There has been increasing advocacy and consumer pressure on primary breeders, producers, processors and retailers to improve the welfare of the billions of chickens processed annually. Several small-scale studies have reported better welfare outcomes for slower growing strains compared to fast growing, conventional strains. However, these studies often housed birds with range access or used strains with vastly different growth rates. Additionally, there may be traits other than growth, such as body conformation, that affect welfare.

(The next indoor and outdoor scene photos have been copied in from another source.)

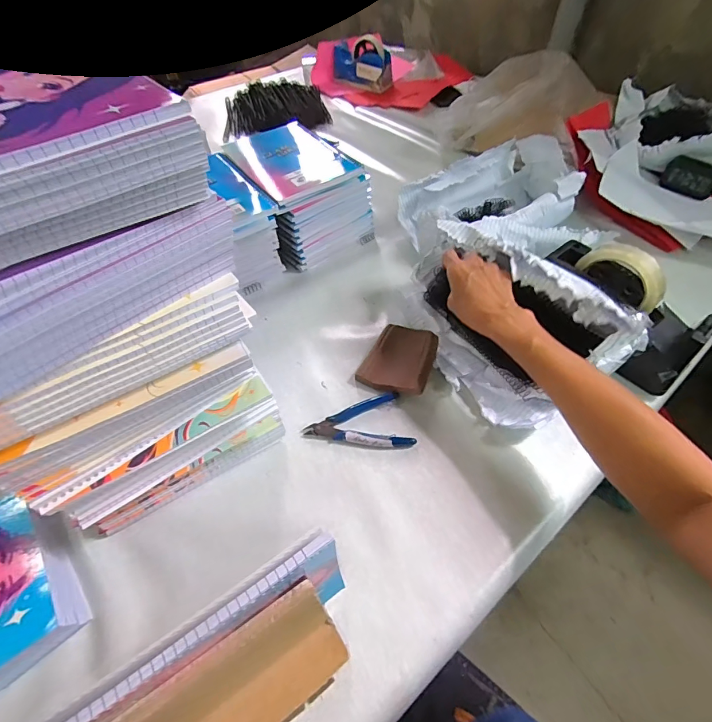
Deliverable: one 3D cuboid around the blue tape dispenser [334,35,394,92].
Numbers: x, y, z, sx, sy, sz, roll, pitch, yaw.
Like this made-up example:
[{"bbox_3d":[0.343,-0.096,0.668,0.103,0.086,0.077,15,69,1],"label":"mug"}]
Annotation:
[{"bbox_3d":[0.012,-0.795,1.096,0.173,0.095,0.068,23,54,19],"label":"blue tape dispenser"}]

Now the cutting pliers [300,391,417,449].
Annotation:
[{"bbox_3d":[-0.001,0.073,0.478,0.119,0.012,0.074,-9,52,-5],"label":"cutting pliers"}]

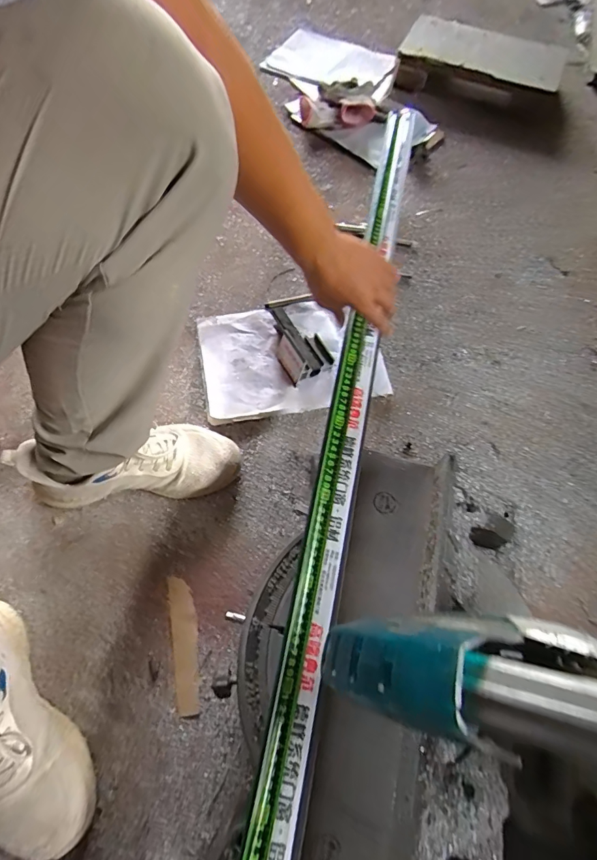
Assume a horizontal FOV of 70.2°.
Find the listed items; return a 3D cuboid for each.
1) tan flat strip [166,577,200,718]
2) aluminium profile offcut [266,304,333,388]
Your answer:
[{"bbox_3d":[-0.141,0.264,0.530,0.032,0.004,0.154,-11,66,-7],"label":"tan flat strip"},{"bbox_3d":[-0.007,-0.150,0.688,0.075,0.054,0.143,-25,68,-12],"label":"aluminium profile offcut"}]

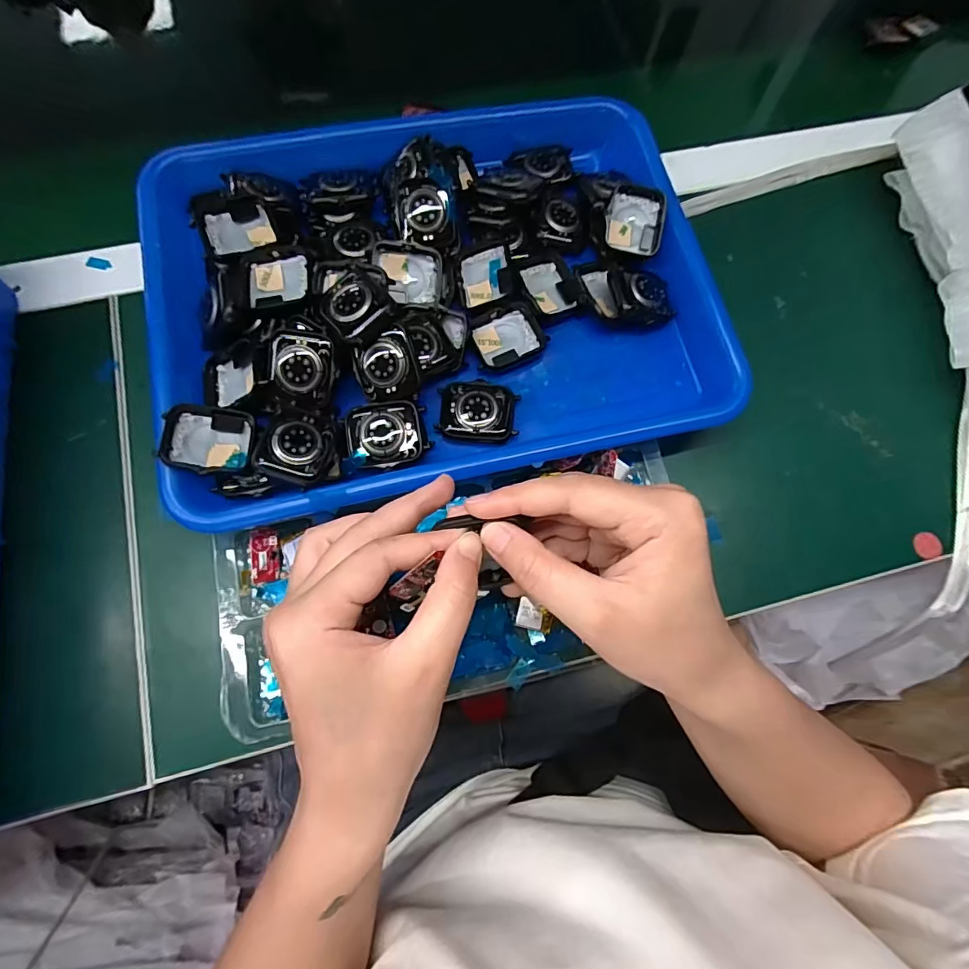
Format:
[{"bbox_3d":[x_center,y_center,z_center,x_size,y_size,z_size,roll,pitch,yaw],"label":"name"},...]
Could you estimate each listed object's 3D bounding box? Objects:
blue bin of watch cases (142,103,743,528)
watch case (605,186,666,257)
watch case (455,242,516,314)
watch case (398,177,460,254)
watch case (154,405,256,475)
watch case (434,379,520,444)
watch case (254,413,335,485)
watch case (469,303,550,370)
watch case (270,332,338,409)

As the global poultry industry considers the implications of using slower strains, there was a need for a comprehensive, multidisciplinary examination of broiler chickens with a wide range of genotypes differing in growth rate and other phenotypic traits. The scientific team at University of Guelph, including expertise in animal welfare science, poultry nutrition, meat science, immunology, physiology, phenomics and biostatistics, designed this study to benchmark data on conventional and slower growing strains of broiler chickens reared under identical conditions. 

Scientists studied over 7,500 broiler chickens from 16 different genetic strains over a two-year period with the objective to understand differences in behaviour, mobility, anatomy, physiology, mortality, feed efficiency and carcass and meat quality as they relate to the strains’ growth rates. Strains were categorized by growth rate (as conventional (CONV), fastest slow strains (FAST), moderate slow strains (MOD) and slowest slow strains (SLOW)) to facilitate decision makers in their policy development, breeding goals or purchasing decisions based on animal welfare, production, efficiency and product quality.